Sorption and Degradation of 17β-Estradiol-17Sulfate in Agricultural Soils.

In the environment, the natural estrogenic hormone, 17ß-estradiol (E2) can potentially induce endocrine disruptions at low concentrations. Laboratory based studies have found low potentials for the persistence and mobility of E2 in the environment due to its high degradation and soil retention. However, field studies have measured estrogens at concentrations and frequency that indicate they are sufficiently persistent and mobile to impact water quality. To facilitate urine excretion, humans and animals release E2 as sulfate or glucuronide conjugates, which have higher aqueous solubilities compared to their deconjugated forms. It is hypothesized that the discrepancy between laboratory and field studies is caused by the deconjugation of estrogens conjugates to form free estrogens. The conjugate, E2-17sulfate (E2-17S) has been detected at a relatively high concentration in swine manure slurry; however, little is understood about its fate and transport in the environment. The objective of this study was to determine the persistence, sorption, and degradation of E2-17S in agricultural soils.
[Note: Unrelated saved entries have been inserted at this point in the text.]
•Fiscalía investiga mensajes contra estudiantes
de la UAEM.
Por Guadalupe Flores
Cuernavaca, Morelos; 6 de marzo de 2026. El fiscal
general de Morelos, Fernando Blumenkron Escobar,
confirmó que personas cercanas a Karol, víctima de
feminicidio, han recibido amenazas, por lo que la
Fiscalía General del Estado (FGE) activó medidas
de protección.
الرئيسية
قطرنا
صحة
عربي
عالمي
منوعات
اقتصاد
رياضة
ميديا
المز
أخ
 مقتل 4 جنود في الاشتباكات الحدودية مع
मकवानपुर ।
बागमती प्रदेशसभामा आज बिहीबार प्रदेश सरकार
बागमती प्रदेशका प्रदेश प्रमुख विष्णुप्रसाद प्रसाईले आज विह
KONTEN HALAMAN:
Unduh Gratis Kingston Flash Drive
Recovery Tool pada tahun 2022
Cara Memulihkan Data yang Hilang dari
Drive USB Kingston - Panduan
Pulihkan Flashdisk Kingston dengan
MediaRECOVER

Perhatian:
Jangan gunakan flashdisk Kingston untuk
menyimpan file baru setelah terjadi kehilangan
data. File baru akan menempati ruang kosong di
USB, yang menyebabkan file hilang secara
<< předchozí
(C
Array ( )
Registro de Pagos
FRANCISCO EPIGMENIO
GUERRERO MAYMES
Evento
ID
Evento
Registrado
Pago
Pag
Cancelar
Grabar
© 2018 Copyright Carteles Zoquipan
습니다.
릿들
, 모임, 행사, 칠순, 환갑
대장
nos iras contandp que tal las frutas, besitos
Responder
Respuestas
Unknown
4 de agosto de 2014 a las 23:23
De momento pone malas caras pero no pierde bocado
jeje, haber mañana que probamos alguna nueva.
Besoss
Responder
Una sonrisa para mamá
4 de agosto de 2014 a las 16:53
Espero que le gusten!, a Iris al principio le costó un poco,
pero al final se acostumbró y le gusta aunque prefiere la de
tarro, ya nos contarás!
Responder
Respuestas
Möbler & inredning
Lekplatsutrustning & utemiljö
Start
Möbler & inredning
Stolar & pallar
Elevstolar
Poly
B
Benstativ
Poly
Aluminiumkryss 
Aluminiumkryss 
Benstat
In order to achieve this objective, radiolabel E2-17S (¹⁴C E2-17S) was chemically synthesized in a three–step process. Batch studies were then conducted to identify the processes controlling aqueous dissipation of ¹⁴C E2-17S in natural and sterile soils. Four concentrations of ¹⁴C E2-17S in 0.01 M CaCl₂ solutions were added to two soils that had similar mineral composition, but different organic carbon contents (1.5 and 0.5%). Aqueous phase radioactivities in the batch experiments were measured at seven time points using liquid scintillation counting. High performance liquid chromatography was used to determine deconjugation and/or metabolism of the E2-17S. For the natural soils with high and low organic carbon content, there was 12% and 30% of total radioactivity remaining in the aqueous phase after 14 days, respectively. Aqueous radioactivities after 14 d in the sterile soil were 23% and 46% for the high and low organic carbon contents, respectively. The parent compound, E2-17S, was relatively stable in the aqueous phase for both natural and sterile soils. Lesser amounts of two polar metabolites were also detected, indicating the degradation of E2-17S in both sterile and natural soils.